Source >>
====================
This tool processes a sequence of C/C++ headers and extracts comments that can be referenced to generate docstrings in pybind11 binding code.
To install the latest development version:
python -m pip install git+git://github.com/pybind/pybind11_mkdoc.git@master
To use this tool, simply invoke it with a list of header files. All output will
be written to stdout
, or to a filename provided via the -o
parameter.
python -m pybind11_mkdoc -o docstrings.h header_file_1.h header_file_2.h
Optionally, the path to the libclang.so
and LLVM directory can be specified by setting the LIBCLANG_PATH and LLVM_DIR_PATH environment variables respectively.
Suppose we provide an input file with the following contents:
/// Docstring 1
class MyClass {
/// Docstring 2
MyClass() {
}
/// Docstring 3
void foo() {
}
/// Docstring 4 for overload
void foo(int bar) {
}
/// Docstring 5 for yet another overload
void foo(int bar, int baz) {
}
};
Once processed via pybind11_mkdoc
, the docstrings can be accessed as follows
from pybind11 binding code:
#include "docstrings.h"
====================
Stated task A >> Output the passage of the pybind11_mkdoc overview that begins at the words "To install the" and stops after "environment variables respectively.", with no changes.
Stated task B >> Please carry the pybind11_mkdoc overview forward, writing the part that comes after its final line.

Records from a data collection
====================
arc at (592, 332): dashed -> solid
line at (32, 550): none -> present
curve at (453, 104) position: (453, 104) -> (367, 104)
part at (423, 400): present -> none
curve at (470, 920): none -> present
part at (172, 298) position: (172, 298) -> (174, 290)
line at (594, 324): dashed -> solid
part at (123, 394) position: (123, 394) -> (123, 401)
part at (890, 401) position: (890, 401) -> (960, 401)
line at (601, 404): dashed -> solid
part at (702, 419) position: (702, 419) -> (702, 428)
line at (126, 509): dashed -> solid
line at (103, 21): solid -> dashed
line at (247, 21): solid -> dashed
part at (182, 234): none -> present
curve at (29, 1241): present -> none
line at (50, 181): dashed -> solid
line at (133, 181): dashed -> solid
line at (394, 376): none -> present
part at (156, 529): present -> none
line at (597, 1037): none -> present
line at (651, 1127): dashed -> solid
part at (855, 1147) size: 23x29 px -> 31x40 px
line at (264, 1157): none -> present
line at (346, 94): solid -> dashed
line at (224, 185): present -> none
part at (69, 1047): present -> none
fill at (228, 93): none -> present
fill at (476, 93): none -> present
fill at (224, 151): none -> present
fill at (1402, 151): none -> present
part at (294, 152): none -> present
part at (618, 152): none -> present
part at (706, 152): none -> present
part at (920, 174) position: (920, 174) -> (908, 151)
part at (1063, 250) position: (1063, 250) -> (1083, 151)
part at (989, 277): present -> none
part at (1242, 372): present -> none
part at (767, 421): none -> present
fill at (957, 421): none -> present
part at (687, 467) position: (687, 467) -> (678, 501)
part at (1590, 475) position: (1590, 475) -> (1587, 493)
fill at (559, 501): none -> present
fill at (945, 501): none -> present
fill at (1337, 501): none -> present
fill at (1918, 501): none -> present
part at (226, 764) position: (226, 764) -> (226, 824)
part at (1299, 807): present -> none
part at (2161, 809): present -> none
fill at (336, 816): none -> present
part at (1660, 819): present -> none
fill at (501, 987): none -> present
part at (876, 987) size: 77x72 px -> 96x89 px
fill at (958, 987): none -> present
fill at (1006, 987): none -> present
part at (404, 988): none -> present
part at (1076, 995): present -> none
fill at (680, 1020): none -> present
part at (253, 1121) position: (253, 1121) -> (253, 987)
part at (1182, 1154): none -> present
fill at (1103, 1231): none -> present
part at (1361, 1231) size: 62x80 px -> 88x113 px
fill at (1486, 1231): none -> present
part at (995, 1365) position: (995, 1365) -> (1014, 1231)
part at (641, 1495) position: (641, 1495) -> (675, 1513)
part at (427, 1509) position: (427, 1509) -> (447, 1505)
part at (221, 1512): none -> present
====================
Written answer A >>
To install the latest development version:
python -m pip install git+git://github.com/pybind/pybind11_mkdoc.git@master
To use this tool, simply invoke it with a list of header files. All output will
be written to stdout
, or to a filename provided via the -o
parameter.
python -m pybind11_mkdoc -o docstrings.h header_file_1.h header_file_2.h
Optionally, the path to the libclang.so
and LLVM directory can be specified by setting the LIBCLANG_PATH and LLVM_DIR_PATH environment variables respectively.

Written answer B >>
const char *docstring_1 = DOC(MyClass);
const char *docstring_2 = DOC(MyClass, MyClass);
const char *docstring_3 = DOC(MyClass, foo);
const char *docstring_4 = DOC(MyClass, foo, 2);
const char *docstring_5 = DOC(MyClass, foo, 3);
Note the counter suffix for repeated definitions and docstrings. Namespaces and
nested classes are also supported, in which case the number of arguments to the
DOC
macro simply increases.
In practice, the docstrings are likely referenced in a matching set of binding declarations:
py::class_<MyClass>(m, "MyClass", DOC(MyClass))
.def(py::init<>(), DOC(MyClass, MyClass))
...
This tool supports Linux and macOS for Python versions 3.8 to 3.11. Also, it requires Clang/LLVM to be installed.
Install the packages pytest
, pytest-xdist
, and flit
:
python3 -m pip install pytest==7.1.3 pytest-xdist==2.4.0
Next, install this project:
python3 -m pip install .
And execute the tests (forked)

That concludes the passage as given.